Statistical approach to COVID-19 clinical trials aims to accelerate drug approval process
In response to the COVID-19 pandemic, researchers from the Massachusetts Institute of Technology have published a pair of studies in a COVID-19 special issue of the Harvard Data Science Review, freely available via open access, describing new methods for accelerating drug approvals during pandemics and for providing more accurate measures of the probabilities of success for clinical trials of vaccines and other anti-infective therapies.
“Randomized clinical trials—where patients are assigned randomly to two groups, one receiving a new treatment and the other receiving a placebo or reference treatment—are the gold standard for determining the safety and effectiveness of a treatment,” says Andrew Lo, Ph.D., the study’s senior author and the Charles E. and Susan T. Harris Professor at the MIT Sloan School of Management. “Only when the treatment group shows significant improvement over the control group, will regulators approve the therapy.” He adds, “the current process is designed to protect the public by minimizing the chances of “false positives” (approving ineffective and unsafe therapies), and by and large, it’s been very successful.”
But there is a trade-off between false positives and false negatives (not approving a safe and effective therapy), and Lo and his collaborators have developed a framework that uses an epidemiological model of COVID-19 to calculate the optimal statistical threshold for approving a drug during a pandemic. “In the midst of an outbreak, many lives are at stake so we need to be less concerned about false positives and more concerned about false negatives than during normal times,” says Lo, “In response, we’ve developed an analytic framework that allows regulators to make this trade-off systematically, transparently, and rationally.”
At the core of this new framework—which was jointly developed in collaboration with MIT students Qingyang Xu and Danying Xiao, and former MIT student Shomesh Chaudhuri, Ph.D. (now at QLS Advisors)—is an explicit optimization algorithm designed to minimize the expected loss of life across various scenarios generated by a statistical model of an infectious disease.
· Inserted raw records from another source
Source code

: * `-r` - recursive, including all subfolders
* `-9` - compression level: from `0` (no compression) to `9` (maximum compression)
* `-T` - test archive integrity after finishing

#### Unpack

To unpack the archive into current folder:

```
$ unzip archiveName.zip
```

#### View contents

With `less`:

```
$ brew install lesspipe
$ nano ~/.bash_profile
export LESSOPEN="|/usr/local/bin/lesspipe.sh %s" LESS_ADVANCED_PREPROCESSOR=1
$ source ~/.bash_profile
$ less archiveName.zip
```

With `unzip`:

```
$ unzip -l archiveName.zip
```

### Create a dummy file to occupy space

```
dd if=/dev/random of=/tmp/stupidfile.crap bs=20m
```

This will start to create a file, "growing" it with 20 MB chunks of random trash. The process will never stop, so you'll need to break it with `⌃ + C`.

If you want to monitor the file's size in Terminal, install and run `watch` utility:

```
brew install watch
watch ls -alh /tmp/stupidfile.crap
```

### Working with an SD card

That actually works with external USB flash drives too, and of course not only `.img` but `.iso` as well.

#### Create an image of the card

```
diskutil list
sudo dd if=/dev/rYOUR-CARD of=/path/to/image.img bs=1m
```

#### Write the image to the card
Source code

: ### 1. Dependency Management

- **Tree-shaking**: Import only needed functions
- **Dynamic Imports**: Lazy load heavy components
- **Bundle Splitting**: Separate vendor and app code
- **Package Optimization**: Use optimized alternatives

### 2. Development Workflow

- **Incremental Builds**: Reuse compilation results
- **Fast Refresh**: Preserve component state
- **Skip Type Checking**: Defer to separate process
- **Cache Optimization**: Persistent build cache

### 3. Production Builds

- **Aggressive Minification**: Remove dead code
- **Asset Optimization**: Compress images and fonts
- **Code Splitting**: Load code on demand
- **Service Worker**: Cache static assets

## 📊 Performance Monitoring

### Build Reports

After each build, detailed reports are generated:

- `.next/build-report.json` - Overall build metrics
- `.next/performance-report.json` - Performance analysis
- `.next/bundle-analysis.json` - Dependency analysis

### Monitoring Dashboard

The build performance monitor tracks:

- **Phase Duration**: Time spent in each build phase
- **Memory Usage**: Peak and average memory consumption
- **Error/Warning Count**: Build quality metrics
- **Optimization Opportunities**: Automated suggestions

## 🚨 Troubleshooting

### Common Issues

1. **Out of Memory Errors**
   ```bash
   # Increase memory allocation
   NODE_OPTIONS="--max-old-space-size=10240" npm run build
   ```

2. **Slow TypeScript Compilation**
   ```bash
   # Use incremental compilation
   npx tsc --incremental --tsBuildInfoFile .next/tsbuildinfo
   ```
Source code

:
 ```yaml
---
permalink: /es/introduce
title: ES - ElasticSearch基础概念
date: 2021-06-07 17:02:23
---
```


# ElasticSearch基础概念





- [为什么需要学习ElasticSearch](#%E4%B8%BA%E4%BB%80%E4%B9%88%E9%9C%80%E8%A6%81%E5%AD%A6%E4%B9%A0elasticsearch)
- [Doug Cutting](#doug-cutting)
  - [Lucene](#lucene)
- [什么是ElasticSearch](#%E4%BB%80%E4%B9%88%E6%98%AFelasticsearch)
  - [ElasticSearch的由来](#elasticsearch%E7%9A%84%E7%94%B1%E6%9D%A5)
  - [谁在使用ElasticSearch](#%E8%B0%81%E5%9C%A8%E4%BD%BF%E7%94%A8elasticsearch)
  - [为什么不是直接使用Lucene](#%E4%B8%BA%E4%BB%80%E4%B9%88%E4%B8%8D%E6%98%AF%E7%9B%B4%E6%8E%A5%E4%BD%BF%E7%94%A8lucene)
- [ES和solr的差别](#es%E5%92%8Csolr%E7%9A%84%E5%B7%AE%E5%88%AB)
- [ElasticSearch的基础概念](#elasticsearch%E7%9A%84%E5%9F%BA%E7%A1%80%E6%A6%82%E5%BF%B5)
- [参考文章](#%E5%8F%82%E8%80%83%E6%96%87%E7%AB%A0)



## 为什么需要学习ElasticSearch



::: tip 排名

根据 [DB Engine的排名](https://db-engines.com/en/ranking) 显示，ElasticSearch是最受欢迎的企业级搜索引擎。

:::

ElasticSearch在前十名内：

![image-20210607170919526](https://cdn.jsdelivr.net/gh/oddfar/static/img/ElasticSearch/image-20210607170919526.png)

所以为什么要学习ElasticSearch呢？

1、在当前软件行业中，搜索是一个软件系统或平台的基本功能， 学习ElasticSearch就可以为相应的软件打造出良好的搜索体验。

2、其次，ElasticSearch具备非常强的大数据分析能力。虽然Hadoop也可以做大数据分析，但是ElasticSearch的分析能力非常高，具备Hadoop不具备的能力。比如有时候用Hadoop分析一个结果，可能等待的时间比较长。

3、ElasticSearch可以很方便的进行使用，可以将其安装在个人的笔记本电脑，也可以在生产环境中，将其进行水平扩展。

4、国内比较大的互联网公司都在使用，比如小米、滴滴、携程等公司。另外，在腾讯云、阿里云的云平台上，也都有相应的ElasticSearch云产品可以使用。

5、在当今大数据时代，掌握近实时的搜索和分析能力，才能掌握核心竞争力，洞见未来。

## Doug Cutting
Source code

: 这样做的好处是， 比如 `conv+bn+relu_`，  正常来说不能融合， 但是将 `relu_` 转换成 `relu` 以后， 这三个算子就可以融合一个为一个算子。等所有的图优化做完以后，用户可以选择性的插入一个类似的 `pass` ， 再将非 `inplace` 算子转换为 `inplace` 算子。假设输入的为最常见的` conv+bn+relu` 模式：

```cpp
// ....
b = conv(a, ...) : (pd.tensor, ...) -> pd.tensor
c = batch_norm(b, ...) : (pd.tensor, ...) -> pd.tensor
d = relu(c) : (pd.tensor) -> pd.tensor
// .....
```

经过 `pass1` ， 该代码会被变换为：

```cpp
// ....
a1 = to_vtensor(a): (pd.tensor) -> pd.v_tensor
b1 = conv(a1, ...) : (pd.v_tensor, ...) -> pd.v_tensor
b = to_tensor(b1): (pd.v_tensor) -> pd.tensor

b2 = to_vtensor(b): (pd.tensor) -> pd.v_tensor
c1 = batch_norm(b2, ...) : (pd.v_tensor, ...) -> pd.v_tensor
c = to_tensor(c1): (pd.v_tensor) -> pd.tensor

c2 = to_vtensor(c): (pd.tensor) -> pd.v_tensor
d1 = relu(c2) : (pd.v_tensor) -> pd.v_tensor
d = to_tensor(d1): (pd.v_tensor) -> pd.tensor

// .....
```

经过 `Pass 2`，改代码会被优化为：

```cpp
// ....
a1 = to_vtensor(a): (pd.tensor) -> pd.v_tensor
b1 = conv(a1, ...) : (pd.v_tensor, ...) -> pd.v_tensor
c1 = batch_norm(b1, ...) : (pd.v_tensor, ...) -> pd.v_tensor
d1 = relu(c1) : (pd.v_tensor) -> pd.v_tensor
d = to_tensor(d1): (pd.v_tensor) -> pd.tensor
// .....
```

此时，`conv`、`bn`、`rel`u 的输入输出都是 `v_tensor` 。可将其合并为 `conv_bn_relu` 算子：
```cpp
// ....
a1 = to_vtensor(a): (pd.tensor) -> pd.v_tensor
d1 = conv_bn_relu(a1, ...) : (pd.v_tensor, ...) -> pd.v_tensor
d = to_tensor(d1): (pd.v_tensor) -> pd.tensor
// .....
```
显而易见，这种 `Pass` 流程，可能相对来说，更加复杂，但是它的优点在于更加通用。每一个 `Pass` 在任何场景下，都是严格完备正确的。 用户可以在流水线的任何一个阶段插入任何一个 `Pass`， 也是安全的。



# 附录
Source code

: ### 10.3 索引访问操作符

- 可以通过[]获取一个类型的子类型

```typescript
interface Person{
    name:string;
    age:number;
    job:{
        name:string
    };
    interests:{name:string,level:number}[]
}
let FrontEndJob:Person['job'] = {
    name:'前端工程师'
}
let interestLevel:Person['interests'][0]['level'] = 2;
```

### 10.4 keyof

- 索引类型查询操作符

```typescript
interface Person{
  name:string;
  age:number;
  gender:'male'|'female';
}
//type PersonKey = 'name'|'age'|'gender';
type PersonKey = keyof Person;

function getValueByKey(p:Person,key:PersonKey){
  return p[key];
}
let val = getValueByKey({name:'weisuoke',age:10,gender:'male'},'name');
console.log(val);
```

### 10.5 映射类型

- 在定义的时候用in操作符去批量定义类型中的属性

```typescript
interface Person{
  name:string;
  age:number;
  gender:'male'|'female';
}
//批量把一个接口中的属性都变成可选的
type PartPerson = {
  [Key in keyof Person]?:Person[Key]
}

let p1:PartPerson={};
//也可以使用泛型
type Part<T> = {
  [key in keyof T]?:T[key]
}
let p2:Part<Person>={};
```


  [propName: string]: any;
This algorithm, says Xu, will lead to more drug approvals during outbreaks, not unlike the U.S. Food and Drug Administration’s Emergency Use Authorizations (EUA) program. “Our framework complements the EUA, allowing regulators to incorporate loss-of-life considerations quantitatively during periods of extraordinary stress,” explains Xu, the lead investigator of the study.
In a companion study authored by Lo and MIT Ph.D. students Kien Wei Siah and Chi Heem Wong, the MIT researchers estimated the probabilities of success (PoSs) of clinical trials for vaccines and other anti-infective therapies using the Citeline dataset provided by Informa Pharma Intelligence, part of UK-based publishing company, Informa. This dataset includes 43,414 unique triplets of clinical trial, drug, and disease over the past 20 years, yielding over 2,500 vaccine programs and more than 6,800 nonvaccine, anti-infective programs, the largest dataset of its kind.
“The PoS is a key input into each major decision of every biopharma company about which disease to tackle and how much resources to devote to it,” observes Lo.
Because a successful clinical trial can mean billions of dollars in revenues, small changes in PoS can lead to very different business decisions. Therefore, having timely and accurate measures of PoS is critical—and often, these better measures of risk and reward allow investors to put more capital to work.
The overall estimated PoS for industry-sponsored vaccine programs is about 40%, which is the highest among all disease groups (by comparison, the PoS of cancer trials is, historically, less than 5%), and 16.3% for industry-sponsored nonvaccine, anti-infective programs. Viruses involved in recent outbreaks—Middle East respiratory syndrome (MERS), severe acute respiratory syndrome (SARS), Ebola, and Zika—have had 45 nonvaccine and 35 vaccine development programs initiated over the past two decades, and there have been only two approved vaccines to date (for Ebola). This points to a clear need for new policies to address this gap.